[Records shown Boundary: Start]
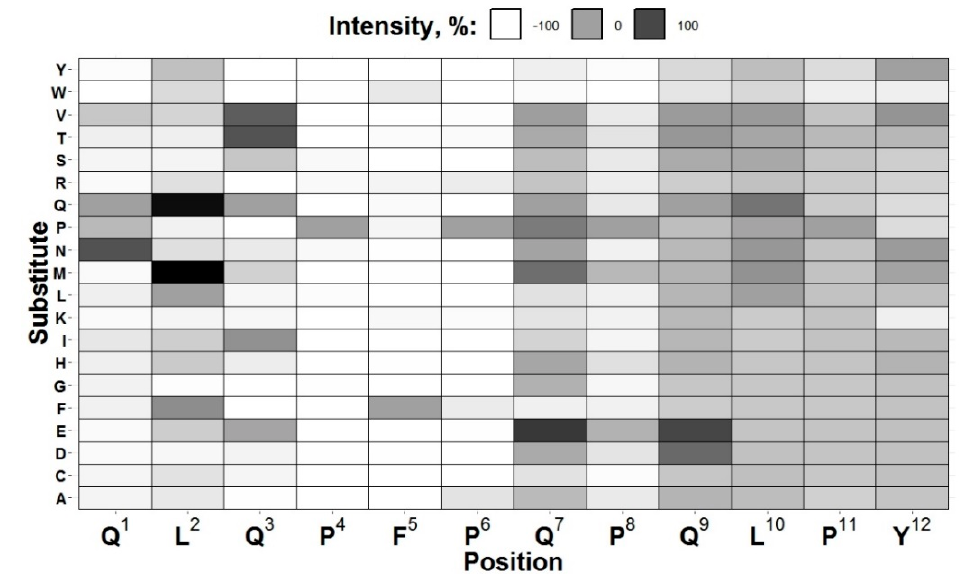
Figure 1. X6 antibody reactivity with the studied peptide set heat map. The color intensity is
[Records shown Boundary: End]
[Records shown Boundary: Start]
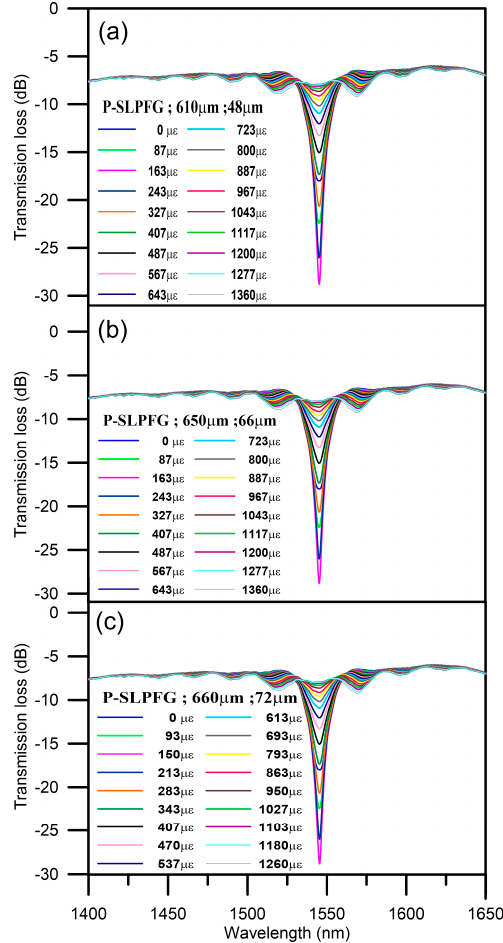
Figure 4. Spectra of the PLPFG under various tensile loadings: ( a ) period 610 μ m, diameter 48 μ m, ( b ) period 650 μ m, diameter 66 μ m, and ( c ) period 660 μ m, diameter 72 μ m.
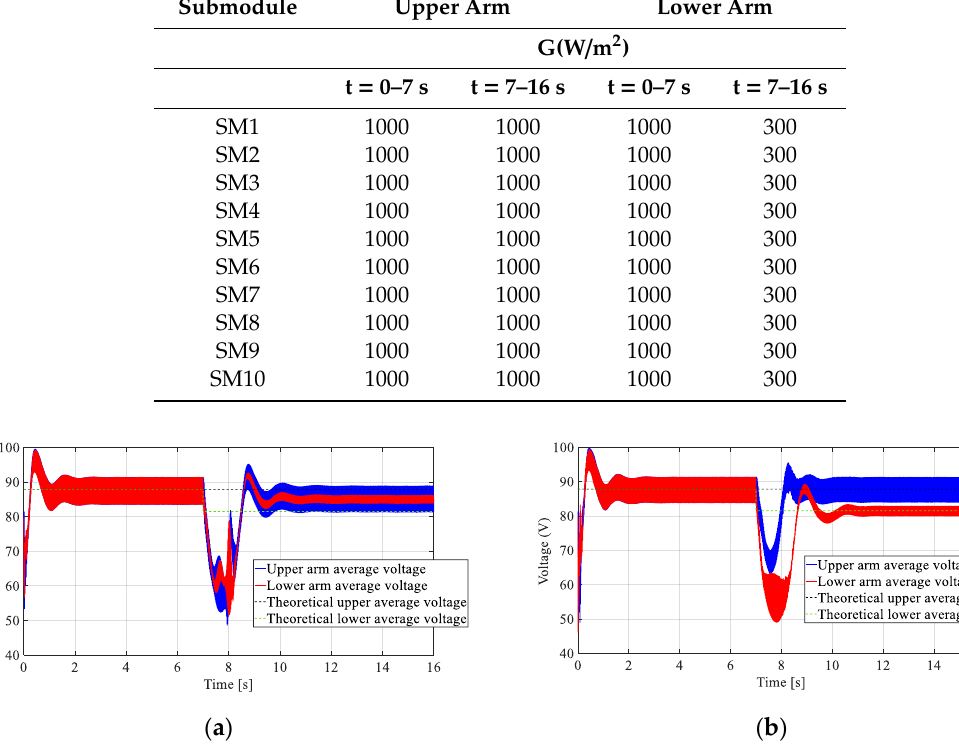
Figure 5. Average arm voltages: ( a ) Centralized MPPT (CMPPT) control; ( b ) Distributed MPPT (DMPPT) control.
[Records shown Boundary: End]
[Records shown Boundary: Start]
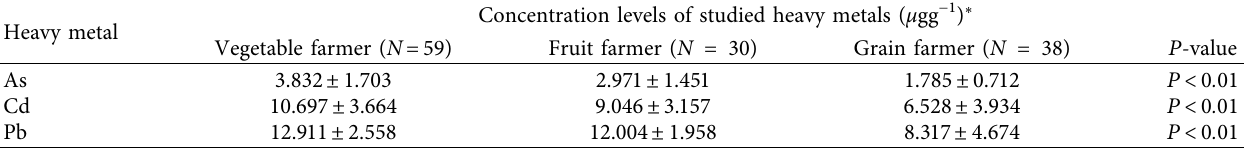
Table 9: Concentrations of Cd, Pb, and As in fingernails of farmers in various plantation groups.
[Records shown Boundary: End]
Which lines of the data include the string "various"? Copy each of them.

Figure 4. Spectra of the PLPFG under various tensile loadings: ( a ) period 610 μ m, diameter 48 μ m, ( b ) period 650 μ m, diameter 66 μ m, and ( c ) period 660 μ m, diameter 72 μ m.
Table 9: Concentrations of Cd, Pb, and As in fingernails of farmers in various plantation groups.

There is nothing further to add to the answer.